(INFORMATION)
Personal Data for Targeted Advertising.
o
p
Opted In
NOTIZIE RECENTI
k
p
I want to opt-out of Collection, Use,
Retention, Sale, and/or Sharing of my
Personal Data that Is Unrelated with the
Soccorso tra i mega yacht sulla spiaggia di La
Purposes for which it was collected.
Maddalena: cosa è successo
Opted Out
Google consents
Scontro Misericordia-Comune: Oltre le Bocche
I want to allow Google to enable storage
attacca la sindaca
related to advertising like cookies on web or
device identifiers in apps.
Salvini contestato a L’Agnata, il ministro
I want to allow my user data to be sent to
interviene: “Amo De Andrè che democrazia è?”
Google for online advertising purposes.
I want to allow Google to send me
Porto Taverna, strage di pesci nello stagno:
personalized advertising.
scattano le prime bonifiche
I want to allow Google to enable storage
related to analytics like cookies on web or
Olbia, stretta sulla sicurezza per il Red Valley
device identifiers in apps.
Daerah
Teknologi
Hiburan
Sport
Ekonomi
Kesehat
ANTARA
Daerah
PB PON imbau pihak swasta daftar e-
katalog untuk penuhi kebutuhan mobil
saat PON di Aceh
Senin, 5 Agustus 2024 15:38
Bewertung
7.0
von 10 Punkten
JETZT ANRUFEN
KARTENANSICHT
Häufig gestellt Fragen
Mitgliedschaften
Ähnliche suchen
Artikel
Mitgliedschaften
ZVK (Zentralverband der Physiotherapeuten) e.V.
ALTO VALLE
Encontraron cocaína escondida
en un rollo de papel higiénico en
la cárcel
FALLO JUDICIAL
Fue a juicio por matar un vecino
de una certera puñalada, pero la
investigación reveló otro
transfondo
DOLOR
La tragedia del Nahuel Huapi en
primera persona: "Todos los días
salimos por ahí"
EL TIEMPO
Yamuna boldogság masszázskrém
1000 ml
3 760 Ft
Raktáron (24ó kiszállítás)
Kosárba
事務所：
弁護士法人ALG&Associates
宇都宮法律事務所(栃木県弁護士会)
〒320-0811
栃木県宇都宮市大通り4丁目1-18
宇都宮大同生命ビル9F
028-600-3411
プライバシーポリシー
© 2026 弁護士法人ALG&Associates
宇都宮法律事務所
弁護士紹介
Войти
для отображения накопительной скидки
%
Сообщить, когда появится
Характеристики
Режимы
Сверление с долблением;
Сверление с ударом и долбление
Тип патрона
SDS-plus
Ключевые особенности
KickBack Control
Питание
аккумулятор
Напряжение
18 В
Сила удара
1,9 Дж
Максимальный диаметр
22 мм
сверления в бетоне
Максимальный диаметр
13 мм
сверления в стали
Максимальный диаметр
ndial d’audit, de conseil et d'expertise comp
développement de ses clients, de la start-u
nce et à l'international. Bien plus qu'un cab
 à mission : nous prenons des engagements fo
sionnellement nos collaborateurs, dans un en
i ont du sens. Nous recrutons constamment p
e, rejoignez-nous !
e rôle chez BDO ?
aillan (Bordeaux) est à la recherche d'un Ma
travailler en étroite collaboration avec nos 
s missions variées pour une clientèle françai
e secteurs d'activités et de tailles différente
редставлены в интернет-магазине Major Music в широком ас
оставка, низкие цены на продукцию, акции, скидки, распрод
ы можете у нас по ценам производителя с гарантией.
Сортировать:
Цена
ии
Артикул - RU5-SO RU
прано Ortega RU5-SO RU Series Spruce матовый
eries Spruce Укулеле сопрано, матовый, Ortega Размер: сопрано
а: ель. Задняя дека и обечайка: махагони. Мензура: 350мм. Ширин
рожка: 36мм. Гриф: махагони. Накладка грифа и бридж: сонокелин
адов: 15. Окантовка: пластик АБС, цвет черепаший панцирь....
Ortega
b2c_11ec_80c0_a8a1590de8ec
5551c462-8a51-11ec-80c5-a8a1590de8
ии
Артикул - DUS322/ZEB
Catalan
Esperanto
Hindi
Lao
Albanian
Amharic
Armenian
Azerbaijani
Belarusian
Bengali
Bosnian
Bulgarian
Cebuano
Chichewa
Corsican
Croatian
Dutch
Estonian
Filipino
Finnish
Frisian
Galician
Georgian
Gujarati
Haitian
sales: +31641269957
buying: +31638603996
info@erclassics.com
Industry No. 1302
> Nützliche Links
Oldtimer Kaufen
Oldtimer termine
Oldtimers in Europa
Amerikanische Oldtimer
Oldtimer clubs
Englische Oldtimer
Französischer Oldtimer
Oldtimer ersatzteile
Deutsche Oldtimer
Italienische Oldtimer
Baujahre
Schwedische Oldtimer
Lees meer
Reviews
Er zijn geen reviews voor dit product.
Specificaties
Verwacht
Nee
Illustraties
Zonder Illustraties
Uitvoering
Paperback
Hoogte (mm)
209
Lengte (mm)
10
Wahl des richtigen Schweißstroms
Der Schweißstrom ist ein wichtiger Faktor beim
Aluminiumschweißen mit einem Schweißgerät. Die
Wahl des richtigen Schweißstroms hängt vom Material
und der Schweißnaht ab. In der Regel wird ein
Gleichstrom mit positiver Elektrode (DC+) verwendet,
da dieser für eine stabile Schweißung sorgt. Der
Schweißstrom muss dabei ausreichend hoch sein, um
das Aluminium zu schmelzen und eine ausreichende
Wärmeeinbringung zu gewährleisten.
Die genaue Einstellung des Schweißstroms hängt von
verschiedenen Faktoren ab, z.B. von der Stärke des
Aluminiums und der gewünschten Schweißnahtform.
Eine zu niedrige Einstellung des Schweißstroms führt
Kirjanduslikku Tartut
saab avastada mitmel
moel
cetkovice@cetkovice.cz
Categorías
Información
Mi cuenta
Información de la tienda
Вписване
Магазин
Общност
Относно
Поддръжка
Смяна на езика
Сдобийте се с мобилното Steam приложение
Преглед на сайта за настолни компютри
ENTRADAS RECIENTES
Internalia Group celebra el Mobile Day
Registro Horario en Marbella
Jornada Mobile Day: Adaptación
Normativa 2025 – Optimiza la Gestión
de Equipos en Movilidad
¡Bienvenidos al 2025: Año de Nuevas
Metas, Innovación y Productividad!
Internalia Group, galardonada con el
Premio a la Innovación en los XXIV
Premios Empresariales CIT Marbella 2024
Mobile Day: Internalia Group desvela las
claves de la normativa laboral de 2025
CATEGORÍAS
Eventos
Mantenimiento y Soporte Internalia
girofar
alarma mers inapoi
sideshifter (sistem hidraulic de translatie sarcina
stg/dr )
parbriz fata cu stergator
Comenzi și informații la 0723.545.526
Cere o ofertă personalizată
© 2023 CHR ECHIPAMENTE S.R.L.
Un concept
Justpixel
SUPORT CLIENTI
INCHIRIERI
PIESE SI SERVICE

(PROBLEM TO SOLVE)
Send back the complete listing, identical to the original in every line.

(COMPLETED EXERCISE)
Personal Data for Targeted Advertising.
o
p
Opted In
NOTIZIE RECENTI
k
p
I want to opt-out of Collection, Use,
Retention, Sale, and/or Sharing of my
Personal Data that Is Unrelated with the
Soccorso tra i mega yacht sulla spiaggia di La
Purposes for which it was collected.
Maddalena: cosa è successo
Opted Out
Google consents
Scontro Misericordia-Comune: Oltre le Bocche
I want to allow Google to enable storage
attacca la sindaca
related to advertising like cookies on web or
device identifiers in apps.
Salvini contestato a L’Agnata, il ministro
I want to allow my user data to be sent to
interviene: “Amo De Andrè che democrazia è?”
Google for online advertising purposes.
I want to allow Google to send me
Porto Taverna, strage di pesci nello stagno:
personalized advertising.
scattano le prime bonifiche
I want to allow Google to enable storage
related to analytics like cookies on web or
Olbia, stretta sulla sicurezza per il Red Valley
device identifiers in apps.
Daerah
Teknologi
Hiburan
Sport
Ekonomi
Kesehat
ANTARA
Daerah
PB PON imbau pihak swasta daftar e-
katalog untuk penuhi kebutuhan mobil
saat PON di Aceh
Senin, 5 Agustus 2024 15:38
Bewertung
7.0
von 10 Punkten
JETZT ANRUFEN
KARTENANSICHT
Häufig gestellt Fragen
Mitgliedschaften
Ähnliche suchen
Artikel
Mitgliedschaften
ZVK (Zentralverband der Physiotherapeuten) e.V.
ALTO VALLE
Encontraron cocaína escondida
en un rollo de papel higiénico en
la cárcel
FALLO JUDICIAL
Fue a juicio por matar un vecino
de una certera puñalada, pero la
investigación reveló otro
transfondo
DOLOR
La tragedia del Nahuel Huapi en
primera persona: "Todos los días
salimos por ahí"
EL TIEMPO
Yamuna boldogság masszázskrém
1000 ml
3 760 Ft
Raktáron (24ó kiszállítás)
Kosárba
事務所：
弁護士法人ALG&Associates
宇都宮法律事務所(栃木県弁護士会)
〒320-0811
栃木県宇都宮市大通り4丁目1-18
宇都宮大同生命ビル9F
028-600-3411
プライバシーポリシー
© 2026 弁護士法人ALG&Associates
宇都宮法律事務所
弁護士紹介
Войти
для отображения накопительной скидки
%
Сообщить, когда появится
Характеристики
Режимы
Сверление с долблением;
Сверление с ударом и долбление
Тип патрона
SDS-plus
Ключевые особенности
KickBack Control
Питание
аккумулятор
Напряжение
18 В
Сила удара
1,9 Дж
Максимальный диаметр
22 мм
сверления в бетоне
Максимальный диаметр
13 мм
сверления в стали
Максимальный диаметр
ndial d’audit, de conseil et d'expertise comp
développement de ses clients, de la start-u
nce et à l'international. Bien plus qu'un cab
 à mission : nous prenons des engagements fo
sionnellement nos collaborateurs, dans un en
i ont du sens. Nous recrutons constamment p
e, rejoignez-nous !
e rôle chez BDO ?
aillan (Bordeaux) est à la recherche d'un Ma
travailler en étroite collaboration avec nos 
s missions variées pour une clientèle françai
e secteurs d'activités et de tailles différente
редставлены в интернет-магазине Major Music в широком ас
оставка, низкие цены на продукцию, акции, скидки, распрод
ы можете у нас по ценам производителя с гарантией.
Сортировать:
Цена
ии
Артикул - RU5-SO RU
прано Ortega RU5-SO RU Series Spruce матовый
eries Spruce Укулеле сопрано, матовый, Ortega Размер: сопрано
а: ель. Задняя дека и обечайка: махагони. Мензура: 350мм. Ширин
рожка: 36мм. Гриф: махагони. Накладка грифа и бридж: сонокелин
адов: 15. Окантовка: пластик АБС, цвет черепаший панцирь....
Ortega
b2c_11ec_80c0_a8a1590de8ec
5551c462-8a51-11ec-80c5-a8a1590de8
ии
Артикул - DUS322/ZEB
Catalan
Esperanto
Hindi
Lao
Albanian
Amharic
Armenian
Azerbaijani
Belarusian
Bengali
Bosnian
Bulgarian
Cebuano
Chichewa
Corsican
Croatian
Dutch
Estonian
Filipino
Finnish
Frisian
Galician
Georgian
Gujarati
Haitian
sales: +31641269957
buying: +31638603996
info@erclassics.com
Industry No. 1302
> Nützliche Links
Oldtimer Kaufen
Oldtimer termine
Oldtimers in Europa
Amerikanische Oldtimer
Oldtimer clubs
Englische Oldtimer
Französischer Oldtimer
Oldtimer ersatzteile
Deutsche Oldtimer
Italienische Oldtimer
Baujahre
Schwedische Oldtimer
Lees meer
Reviews
Er zijn geen reviews voor dit product.
Specificaties
Verwacht
Nee
Illustraties
Zonder Illustraties
Uitvoering
Paperback
Hoogte (mm)
209
Lengte (mm)
10
Wahl des richtigen Schweißstroms
Der Schweißstrom ist ein wichtiger Faktor beim
Aluminiumschweißen mit einem Schweißgerät. Die
Wahl des richtigen Schweißstroms hängt vom Material
und der Schweißnaht ab. In der Regel wird ein
Gleichstrom mit positiver Elektrode (DC+) verwendet,
da dieser für eine stabile Schweißung sorgt. Der
Schweißstrom muss dabei ausreichend hoch sein, um
das Aluminium zu schmelzen und eine ausreichende
Wärmeeinbringung zu gewährleisten.
Die genaue Einstellung des Schweißstroms hängt von
verschiedenen Faktoren ab, z.B. von der Stärke des
Aluminiums und der gewünschten Schweißnahtform.
Eine zu niedrige Einstellung des Schweißstroms führt
Kirjanduslikku Tartut
saab avastada mitmel
moel
cetkovice@cetkovice.cz
Categorías
Información
Mi cuenta
Información de la tienda
Вписване
Магазин
Общност
Относно
Поддръжка
Смяна на езика
Сдобийте се с мобилното Steam приложение
Преглед на сайта за настолни компютри
ENTRADAS RECIENTES
Internalia Group celebra el Mobile Day
Registro Horario en Marbella
Jornada Mobile Day: Adaptación
Normativa 2025 – Optimiza la Gestión
de Equipos en Movilidad
¡Bienvenidos al 2025: Año de Nuevas
Metas, Innovación y Productividad!
Internalia Group, galardonada con el
Premio a la Innovación en los XXIV
Premios Empresariales CIT Marbella 2024
Mobile Day: Internalia Group desvela las
claves de la normativa laboral de 2025
CATEGORÍAS
Eventos
Mantenimiento y Soporte Internalia
girofar
alarma mers inapoi
sideshifter (sistem hidraulic de translatie sarcina
stg/dr )
parbriz fata cu stergator
Comenzi și informații la 0723.545.526
Cere o ofertă personalizată
© 2023 CHR ECHIPAMENTE S.R.L.
Un concept
Justpixel
SUPORT CLIENTI
INCHIRIERI
PIESE SI SERVICE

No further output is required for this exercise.